Improved insulin sensitivity in human subjects
The 7th leading cause of death in the United States is not contagious.
And it's not cancer.
And it's not genetic.
And it's not the result of accident or injury.
It's preventable.
It's curable.
And the cure doesn't require drugs, surgery, or the advice of any highly specialized medical professional. Your general practitioner, nurse practitioner, or family doctor can provide more than enough support to help you do it.
So why does Type 2 diabetes cost Americans over a quarter of a trillion dollars a year?
Nearly 100 million Americans suffer from diabetes or a reduced insulin sensitivity called "prediabetes" (CDC 2015), making diabetes-related maladies the 7th leading cause of death in the United States.
It's important to know that there are two kinds of diabetes.
The most serious is an auto-immune disorder resulting in destruction of the islet cells in the pancreas that produce insulin. This is called Type 1 diabetes, or T1D, and it is irreversible. When destruction of the islet cells is complete (about a year or two from onset), these patients will no longer produce any insulin. For the rest their lives management of their blood glucose will require several injections of insulin a day.
The causes and mechanisms of T1D are complex. Onset is related to both genetic risk factors and a lack of sun exposure and vitamin D in the first year of life. And T1D represents fewer than 10% of all diabetes diagnoses.
The other 90 million Americans suffer from what is called Type 2 diabetes, which is a metabolic dysfunction (Aguilar et al. 2015) that results in poor uptake of blood glucose into muscle cells that burn it, or fat cells that store it. As a consequence, Type 2 patients suffer a myriad of health-related ill effects of increased blood glucose that could result in blindness, amputation of extremities, in addition to the cluster of cardio-vascular disorders eventually resulting in premature death (Cornier et al. 2008).
A study in the journal Diabetes Care (2013) estimated the direct medical costs of Type 2 as $176 billion/yr, with an additional $69 billion/yr in lost worker productivity (2012 dollars).
Current medical practices for preventing the ill-effects and health risks of diabetes include admonitions to lose weight and increase exercise --although these rarely work, and thin people can get T2D, too.
The next line of treatment is typically prescription drugs, such as metformin, to interfere with blood glucose production, or insulin injection to reduce blood glucose levels.
Yet, there is another way to reverse T2D, improve insulin sensitivity, and encourage weight loss.
It is deliberate cold exposure.
A 2015 study reported in the journal Nature investigated the hypothesis that cold-induced thermogenesis for activation of brown fat could:
- increase energy expenditure,
- consume triglycerides,
- result in weight loss,
- treat T2D.
They found that among a cohort of eight overweight, male T2D patients averaging almost 60 years old, just 10 days of mild cold exposure (60F) resulted in a 43% improvement in glucose sensitivity.
Subjects ate a standardized diet and were asked to refrain from heavy exercise, to ensure that the measured effects were attributable only to the mild cold exposure.
And what sort of cold exposure torture were they expected to endure?
"During cold acclimation, subjects were dressed in shorts and T-shirts and remained sedentary while staying in the cold room.
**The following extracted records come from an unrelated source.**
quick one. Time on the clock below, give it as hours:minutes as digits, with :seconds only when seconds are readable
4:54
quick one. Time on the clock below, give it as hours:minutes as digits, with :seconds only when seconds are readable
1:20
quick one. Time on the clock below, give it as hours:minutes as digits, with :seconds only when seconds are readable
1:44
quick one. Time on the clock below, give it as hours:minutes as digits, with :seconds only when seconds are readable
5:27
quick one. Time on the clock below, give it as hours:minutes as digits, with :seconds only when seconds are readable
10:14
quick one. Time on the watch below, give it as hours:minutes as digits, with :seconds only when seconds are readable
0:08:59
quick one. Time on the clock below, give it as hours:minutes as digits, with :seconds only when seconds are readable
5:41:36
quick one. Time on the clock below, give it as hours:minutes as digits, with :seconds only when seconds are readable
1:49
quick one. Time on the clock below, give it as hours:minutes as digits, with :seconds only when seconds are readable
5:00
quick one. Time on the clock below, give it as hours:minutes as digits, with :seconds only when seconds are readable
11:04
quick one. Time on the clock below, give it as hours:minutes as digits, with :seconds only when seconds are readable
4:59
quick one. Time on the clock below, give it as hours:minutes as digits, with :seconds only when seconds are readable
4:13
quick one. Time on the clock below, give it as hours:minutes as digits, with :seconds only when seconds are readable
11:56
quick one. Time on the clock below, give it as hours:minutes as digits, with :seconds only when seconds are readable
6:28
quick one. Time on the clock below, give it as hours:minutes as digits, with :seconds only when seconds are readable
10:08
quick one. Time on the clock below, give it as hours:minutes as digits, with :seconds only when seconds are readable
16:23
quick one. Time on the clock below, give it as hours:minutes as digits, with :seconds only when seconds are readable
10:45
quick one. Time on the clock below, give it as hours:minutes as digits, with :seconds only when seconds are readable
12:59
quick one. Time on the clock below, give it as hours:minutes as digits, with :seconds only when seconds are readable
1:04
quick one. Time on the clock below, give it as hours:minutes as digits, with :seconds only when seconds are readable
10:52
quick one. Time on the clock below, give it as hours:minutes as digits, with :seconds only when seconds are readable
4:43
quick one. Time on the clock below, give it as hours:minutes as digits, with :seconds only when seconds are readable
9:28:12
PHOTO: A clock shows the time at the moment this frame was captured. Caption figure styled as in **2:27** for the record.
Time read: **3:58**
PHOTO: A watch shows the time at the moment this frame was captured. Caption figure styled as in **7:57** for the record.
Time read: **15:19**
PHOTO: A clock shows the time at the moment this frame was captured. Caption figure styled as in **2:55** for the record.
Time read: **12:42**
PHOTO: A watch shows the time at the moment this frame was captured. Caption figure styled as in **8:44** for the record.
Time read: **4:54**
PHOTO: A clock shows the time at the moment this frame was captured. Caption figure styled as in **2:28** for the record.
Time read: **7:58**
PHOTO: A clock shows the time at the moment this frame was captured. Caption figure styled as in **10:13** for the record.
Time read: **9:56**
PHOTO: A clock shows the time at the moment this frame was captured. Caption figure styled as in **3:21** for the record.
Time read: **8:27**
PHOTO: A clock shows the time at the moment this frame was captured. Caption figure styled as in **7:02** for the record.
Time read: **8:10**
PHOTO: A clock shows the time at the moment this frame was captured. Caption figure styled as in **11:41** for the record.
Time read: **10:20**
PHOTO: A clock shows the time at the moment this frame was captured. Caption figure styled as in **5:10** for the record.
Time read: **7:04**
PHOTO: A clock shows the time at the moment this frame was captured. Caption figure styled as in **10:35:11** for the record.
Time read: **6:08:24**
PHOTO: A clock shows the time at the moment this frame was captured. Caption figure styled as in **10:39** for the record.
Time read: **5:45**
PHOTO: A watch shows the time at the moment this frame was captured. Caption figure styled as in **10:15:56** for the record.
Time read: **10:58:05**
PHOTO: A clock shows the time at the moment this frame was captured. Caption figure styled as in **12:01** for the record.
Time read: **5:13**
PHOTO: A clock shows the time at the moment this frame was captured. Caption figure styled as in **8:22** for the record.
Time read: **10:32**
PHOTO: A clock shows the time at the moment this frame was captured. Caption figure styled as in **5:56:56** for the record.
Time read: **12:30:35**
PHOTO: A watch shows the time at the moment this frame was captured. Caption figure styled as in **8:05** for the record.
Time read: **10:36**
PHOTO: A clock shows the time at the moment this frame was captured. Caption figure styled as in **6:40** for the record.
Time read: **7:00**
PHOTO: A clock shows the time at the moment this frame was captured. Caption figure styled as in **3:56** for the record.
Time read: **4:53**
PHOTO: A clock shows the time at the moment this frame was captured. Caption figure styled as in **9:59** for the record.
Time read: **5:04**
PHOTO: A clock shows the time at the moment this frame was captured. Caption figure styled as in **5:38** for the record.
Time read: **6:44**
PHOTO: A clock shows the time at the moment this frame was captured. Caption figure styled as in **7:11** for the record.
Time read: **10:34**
Food intake in the cold room was kept constant and subjects were instructed not to change their normal dietary regime outside the cold room." - Hanssen et al. (2015)
That's it.
They didn't have to do ice baths, or intermittent fasting, or cardio.
Shorts. T-shirt. Snacks. Sitting around with your buddies at 60F.
That's practically a tailgate party.
Since Type 2 diabetes might be reversed after only 10 days of mild cold exposure, with zero side-effects, no drugs, and nothing less pleasant that hanging around outside with your pals on a beautiful Fall day, then why are we wasting over $250 billion dollars a year on pharmaceuticals and other programs that don't work?
That's enough money to buy every household in America their own Forge.
About the Author
Thomas P Seager, PhD is an Associate Professor in the School of Sustainable Engineering at Arizona State University. Seager co-founded the Morozko Forge ice bath company and is an expert in the use of ice baths for building metabolic and psychological resilience.
Thanks! My sister won't try ice baths, but maybe I can get her to do this! Lol
Subjects spent a few hours per session, for 10 straight days. It's possible the same effect might be realized in shorter sessions at colder temps.
The "per session," ......10 minutes, half hour, 1 hour?
The article doesn't say how long the mild cold exposure per session was. Did the study?